There was a leather sofa at the opposite end of his room from where his desk was placed, and it was to this that he guided her. He took her coat and hung it on a corner stand. He gestured for her to sit. But he did not sit himself. He offered to have tea or coffee fetched, but she declined both. He offered water and, when she nodded acceptance, poured her a glass from a carafe on a small circular table. Then he stood before her with his hands clasped behind his back. She sipped from her glass. The water was very cold. She wondered was it drawn from a well – they might have their own. It had not come from a bottle left to stagnate for a month under fluorescents.
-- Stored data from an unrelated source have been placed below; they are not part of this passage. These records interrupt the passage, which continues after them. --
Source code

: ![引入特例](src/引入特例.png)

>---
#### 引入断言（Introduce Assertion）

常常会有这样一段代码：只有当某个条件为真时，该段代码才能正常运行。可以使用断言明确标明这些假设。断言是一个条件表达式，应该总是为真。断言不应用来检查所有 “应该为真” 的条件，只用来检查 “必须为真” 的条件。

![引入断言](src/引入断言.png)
‘Thank you for agreeing to see me.’
‘When I tell you what I have to tell you, you’ll agree it was the very least I could do.’
She sipped water, wondering how bad this could be. She had left her cigarettes in the glove compartment of the car.
Then again, you weren’t allowed to smoke in church. And she was unacquainted with the protocol. Everything here might be a church, the way that embassies shared the status of sovereign states.
‘May I call you Suzanne?’
‘Of course you may, Monsignor Delaunay. I’d like you to. And I’d like you to tell me the truth about the man who masqueraded as Peitersen.’
‘He is one of us, Suzanne.’
‘A representative of the Catholic Church?’
‘A priest.’
‘He did not seem very much like a priest.’
‘Nor was he meant to.’
‘For example, he really does know about boats.’
‘Yes, he does.’
‘I might take that cup of coffee off you.’
‘You must feel free to smoke.’
‘Damn. I mean, darn. I left them in the car.’
Delaunay smiled. ‘It may shock you to learn that there are priests who indulge that vice, Suzanne. What I mean is, I can probably cadge you a pack of Marlboro Lights.’